Luta contra doenças e últimos trabalhos
Nas últimas décadas, porém, Bernardet enfrentou lutas persistentes por sua saúde. Foi diagnosticado com HIV ainda nos anos 1990 e também convivia com um câncer de próstata reincidente, optando por não se submeter a quimioterapia por considerar os efeitos colaterais “agressivos”. Para completar, sua saúde visual se deteriorou devido a uma degeneração ocular que comprometeu seriamente a visão. Em seu livro “O Corpo Crítico” (2021), Bernardet criticou o sistema médico que prioriza o lucro em detrimento da qualidade de vida dos pacientes. Ele descreveu seu estado com palavras duras: “Vivo num clima de morte, respiro a morte. […] A opressão me sufoca”
Até o fim, ele se manteve ativo intelectualmente.

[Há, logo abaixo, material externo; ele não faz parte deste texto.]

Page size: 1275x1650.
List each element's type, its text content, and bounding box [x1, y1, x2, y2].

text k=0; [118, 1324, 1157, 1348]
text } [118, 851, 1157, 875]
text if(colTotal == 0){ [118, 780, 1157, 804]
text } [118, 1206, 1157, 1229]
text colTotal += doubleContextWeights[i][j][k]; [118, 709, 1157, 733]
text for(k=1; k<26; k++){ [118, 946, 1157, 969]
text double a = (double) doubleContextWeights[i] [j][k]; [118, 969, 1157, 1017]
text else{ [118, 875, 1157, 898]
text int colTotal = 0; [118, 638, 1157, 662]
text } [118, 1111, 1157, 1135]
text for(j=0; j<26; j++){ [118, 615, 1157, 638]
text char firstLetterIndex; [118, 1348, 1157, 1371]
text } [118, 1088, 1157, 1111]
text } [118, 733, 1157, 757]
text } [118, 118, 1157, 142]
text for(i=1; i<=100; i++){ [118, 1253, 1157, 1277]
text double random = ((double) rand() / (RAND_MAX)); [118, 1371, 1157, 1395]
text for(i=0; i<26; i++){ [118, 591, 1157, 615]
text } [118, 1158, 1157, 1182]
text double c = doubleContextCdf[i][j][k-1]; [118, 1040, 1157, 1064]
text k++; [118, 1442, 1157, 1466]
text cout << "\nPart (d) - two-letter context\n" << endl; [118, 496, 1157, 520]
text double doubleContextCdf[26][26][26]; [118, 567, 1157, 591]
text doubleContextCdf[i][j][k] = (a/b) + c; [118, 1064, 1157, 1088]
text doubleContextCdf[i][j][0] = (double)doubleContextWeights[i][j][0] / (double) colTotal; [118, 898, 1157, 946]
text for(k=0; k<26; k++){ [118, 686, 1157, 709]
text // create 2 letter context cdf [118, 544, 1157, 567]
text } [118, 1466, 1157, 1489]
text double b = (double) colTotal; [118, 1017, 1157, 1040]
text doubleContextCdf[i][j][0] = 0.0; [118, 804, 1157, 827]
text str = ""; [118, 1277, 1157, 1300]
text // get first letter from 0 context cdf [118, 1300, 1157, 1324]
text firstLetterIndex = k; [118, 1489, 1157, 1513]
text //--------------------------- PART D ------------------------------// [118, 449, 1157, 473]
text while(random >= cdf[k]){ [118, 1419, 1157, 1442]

Em agosto de 2024, recebeu retrospectiva inédita no CCBB de São Paulo, Brasília e Rio de Janeiro, destacando os filmes em que participou como diretor, roteirista ou ator. No mesmo ano, codirigiu o curta “A Última Valsa” (2024) com Fábio Rogério e atuou em “Ulisses”, de Cristiano Burlan, seu último trabalho nas telas.
Como o cinema brasileiro reagiu à perda de Bernardet?
A Cinemateca Brasileira, onde Bernardet trabalhou e cujo acervo preserva documentos do crítico, manifestou pesar em nota: “figura central e incontornável do pensamento e da produção cultural brasileira, na historiografia do cinema nacional”. O Arquivo Jean-Claude Bernardet, doado em 1988, recebeu novas contribuições do próprio autor nos anos seguintes. “Um nome de importância ímpar nos estudos de cinema no Brasil, teve uma capacidade excepcional de análise de forma totalizante, acreditando na interlocução entre a crítica e a produção cinematográfica”.
A Abraccine lembrou do livro “Bernardet 80: Impacto e Influência no Cinema Brasileiro” (2017), organizado por Ivonete Pinto e Orlando Margarido. “À época do lançamento, Ivonete Pinto destacou Bernardet como ‘o intelectual mais produtivo em ação; o mais polêmico, o mais inventivo e que tem, dentro do cinema, os mais variados interesses’. Orlando Margarido ressaltou Bernardet como ‘um pensador em busca de se redefinir sempre’”.
Anna Muylaert, diretora de “Que Horas Ela Volta?”, escreveu nas redes sociais: “Jean Claude, patrimônio nacional, partiu desse mundo e com ele um tanto da beleza do mundo inquieto e profundo que ele nos ensinou a ver. Obrigado mestre por ser tanto e tantas coisas. Pra sempre em nossos corações e mentes”.